Читаем Статьи полностью

Прежде всего начались народные движения, то есть открытые и кровавые бунты… Раньше всех взбунтовалась Москва (1648 г., мая 25) всею землею земских людей. "Вслед за московским бунтом последовал бунт коломенский, бунт в псковской земле, бунт в Устюге, бунт в Сольвычегодске. Словом — мир весь закачался, как говорил тогда один из бунтовщиков…" (стр. 28). "Когда были прекращены бунты, в тиши, на Московском печатном дворе, возник первый толк, первое согласие раскола, и никто тогда не думал, не гадал, что это родилась могучая общинная оппозиция податного земства, массы народной против нового, разделенного церковного и гражданского строя жизни" (стр. 28). "Из Москвы, из столицы древнего московского государства, раскол быстро распространился по всем великорусским областям и стал принимать областное направление и устройство. Он стал оседать, установляться путем новой колонизации пустынных мест, лесов в новые областные скиты, общины поморские: стародубские, донские, керженские, казанские, сибирские, саратовские и другие" (стр. 29).

Для нашей небольшой заметки будет вполне достаточным ограничиться вышеприведенными (хотя, сознаемся, очень поверхностными) данными из прошлой истории "упорного" великоруса, чтобы иметь понятие о том основном тоне и сущности родовых преданий великоруса-сибиряка, которые неминуемо должны были, хотя бы и в самой малой степени, проникнуть в родовые семейные предания и дьячка села Анги, то есть родного отца А. П. Щапова. Человек "свободного земского строения", в его идеальных мечтаниях и в его практической борьбе в защиту дорогих идеалов, конечно, едва ли мог бы выясниться юному воображению Щапова в каких-либо ярких и осязательных признаках и формах. Но задушевное дело этого человека, его задушевная мечта, его сердечная любовь и тоска о прекрасном прошлом, — все это не могло не чуяться, хотя бы и в самых спутанных семейных пересказах, дополняемых не менее спутанными пересказами людей окружающей среды, и, следовательно, не могло не заронить в детскую душу сибиряка-великоруса зерна родственной любви к самой сущности дела и жизни его прародителей.

* ИСХОДНЫЕ ЗАПИСИ:

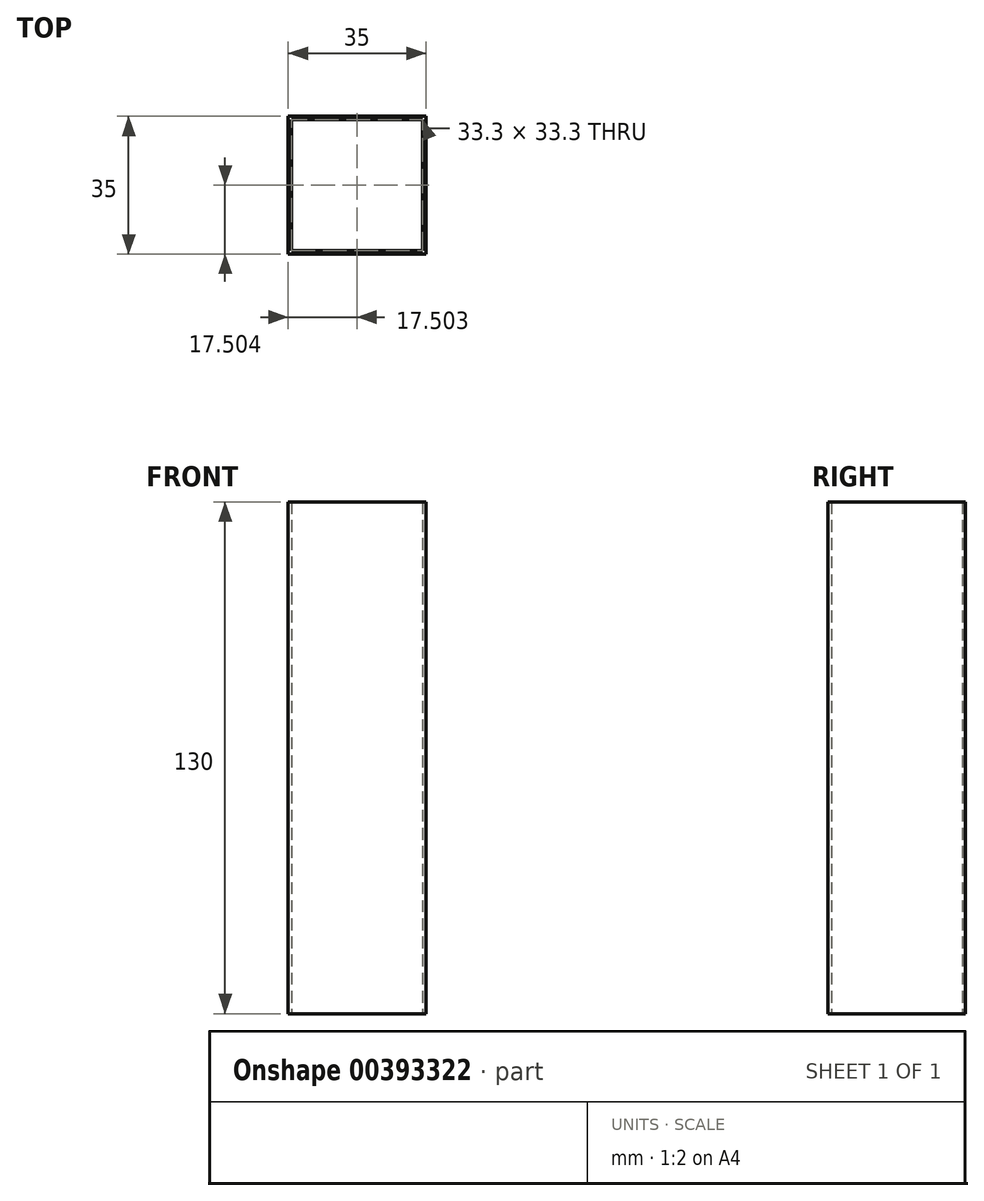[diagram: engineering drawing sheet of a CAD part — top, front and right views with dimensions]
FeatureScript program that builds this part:
annotation { "Feature Type Name" : "Feature", "Feature Type Description" : "" }
export const myFeature = defineFeature(function(context is Context, id is Id, definition is map)
    precondition{}
    {
        {
            var Q0;
            Q0=qCreatedBy(makeId("Top.planeOp"),FACE);
            var sketch = newSketch(context, id + "F0", { "sketchPlane" : qUnion([Q0])});
            skLineSegment(sketch, "E0.bottom", {"start": v(-11.72, 12.16) * mm, "end": v(23.28, 12.16) * mm});
            skLineSegment(sketch, "E0.top", {"start": v(-11.72, -22.84) * mm, "end": v(23.28, -22.84) * mm});
            skLineSegment(sketch, "E0.left", {"start": v(-11.72, 12.16) * mm, "end": v(-11.72, -22.84) * mm});
            skLineSegment(sketch, "E0.right", {"start": v(23.28, 12.16) * mm, "end": v(23.28, -22.84) * mm});
            skLineSegment(sketch, "E1.0", {"start": v(-10.87, 11.31) * mm, "end": v(22.43, 11.31) * mm});
            skLineSegment(sketch, "E1.1", {"start": v(-10.87, 11.31) * mm, "end": v(-10.87, -21.99) * mm});
            skLineSegment(sketch, "E1.2", {"start": v(-10.87, -21.99) * mm, "end": v(22.43, -21.99) * mm});
            skLineSegment(sketch, "E1.3", {"start": v(22.43, 11.31) * mm, "end": v(22.43, -21.99) * mm});
            skSolve(sketch);
        }
        {
            var Q0;
            Q0 = qSketchRegion(id + "F0", true);
            extrude(context, id + "F1", {"entities" : qUnion([Q0]), "depth" : 130 * mm});
        }
    });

* ЗАДАНИЯ:
**A.** Пожалуйста, представьте записи, начиная с их самой первой строки и заканчивая строкой, содержащей «Q0 = qSketchRegion(id», в виде таблицы Markdown со столбцами «№» и «Строка». Пустые строки и изображения в ответ не включайте.
**B.** Продолжите отрывок о расколе и Щапове, начав сразу после его последнего предложения.
Записи никак не связаны с отрывком.

* ОЖИДАЕМЫЕ ОТВЕТЫ:
**A.**
| № | Строка |
|---|---|
| 1 | [diagram: engineering drawing sheet of a CAD part — top, front and right views with dimensions] |
| 2 | FeatureScript program that builds this part: |
| 3 | annotation { "Feature Type Name" : "Feature", "Feature Type Description" : "" } |
| 4 | export const myFeature = defineFeature(function(context is Context, id is Id, definition is map) |
| 5 |     precondition{} |
| 6 |     { |
| 7 |         { |
| 8 |             var Q0; |
| 9 |             Q0=qCreatedBy(makeId("Top.planeOp"),FACE); |
| 10 |             var sketch = newSketch(context, id + "F0", { "sketchPlane" : qUnion([Q0])}); |
| 11 |             skLineSegment(sketch, "E0.bottom", {"start": v(-11.72, 12.16) * mm, "end": v(23.28, 12.16) * mm}); |
| 12 |             skLineSegment(sketch, "E0.top", {"start": v(-11.72, -22.84) * mm, "end": v(23.28, -22.84) * mm}); |
| 13 |             skLineSegment(sketch, "E0.left", {"start": v(-11.72, 12.16) * mm, "end": v(-11.72, -22.84) * mm}); |
| 14 |             skLineSegment(sketch, "E0.right", {"start": v(23.28, 12.16) * mm, "end": v(23.28, -22.84) * mm}); |
| 15 |             skLineSegment(sketch, "E1.0", {"start": v(-10.87, 11.31) * mm, "end": v(22.43, 11.31) * mm}); |
| 16 |             skLineSegment(sketch, "E1.1", {"start": v(-10.87, 11.31) * mm, "end": v(-10.87, -21.99) * mm}); |
| 17 |             skLineSegment(sketch, "E1.2", {"start": v(-10.87, -21.99) * mm, "end": v(22.43, -21.99) * mm}); |
| 18 |             skLineSegment(sketch, "E1.3", {"start": v(22.43, 11.31) * mm, "end": v(22.43, -21.99) * mm}); |
| 19 |             skSolve(sketch); |
| 20 |         } |
| 21 |         { |
| 22 |             var Q0; |
| 23 |             Q0 = qSketchRegion(id + "F0", true); |

**B.**
Это почти личное родство А. П. с "упорными" борцами за свободное земское строение и почти родовая связь его личности со всеми перипетиями борьбы за их идеалы, все это ярко запечатлено в каждой строчке его литературных произведений, в каждом слове, произнесенном с кафедры, и в каждом шаге его личной и общественной жизни. В этой личной близости к старине заключается его литературный и профессорский успех, в нем и личное его удовлетворение; но в нем же и источник его замкнутости в более или менее тесном кругу вопросов, преимущественно русской жизни, нескладной русской действительности, которая могла его только терзать. Эта замкнутость в излюбленных интересах излюбленного прошлого, составляя существенную особенность его литературной деятельности и личной жизни, делала его как бы одиноким тогда и там, когда и где излюбленные, сердечные печали не совпадали с печалями и скорбями живой действительности. Как-то одиноко стоял он в литературе, которая, хоть без пути и дороги, однакоже "мчалась" по следу нарождавшихся неожиданных, беспорядочных, но всегда многосложных, явлений новой русской жизни. Одиноким казался он и в жизни: ее беспорядочная многосложность не давала ему возможности воплотить в каком-либо живом деле его "излюбленные", сердечные идеалы. А раз отрешаясь от них и пробуя стать в ряды деятелей беспорядочной действительности, Щапов терял все свое обаяние. В 1862 году (после его казанской истории, о которой скажем подробно) он, попав в Петербург, пробует писать в "Искре" юмористические очерки "из бурсацкой жизни" и блещет в них "литературными прикрасами" и всякимц "преувеличениями" (стр. 5 биографии Аристова), то есть такими неожиданностями, которые не имеют решительно ничего общего с настоящим "щаповским делом". К настоящим щаповским трудам он опять-таки возвращается в своей родной сибирской среде, но, не мирясь с современной сибирской действительностью, оживает только в работе над теми же излюбленными темами.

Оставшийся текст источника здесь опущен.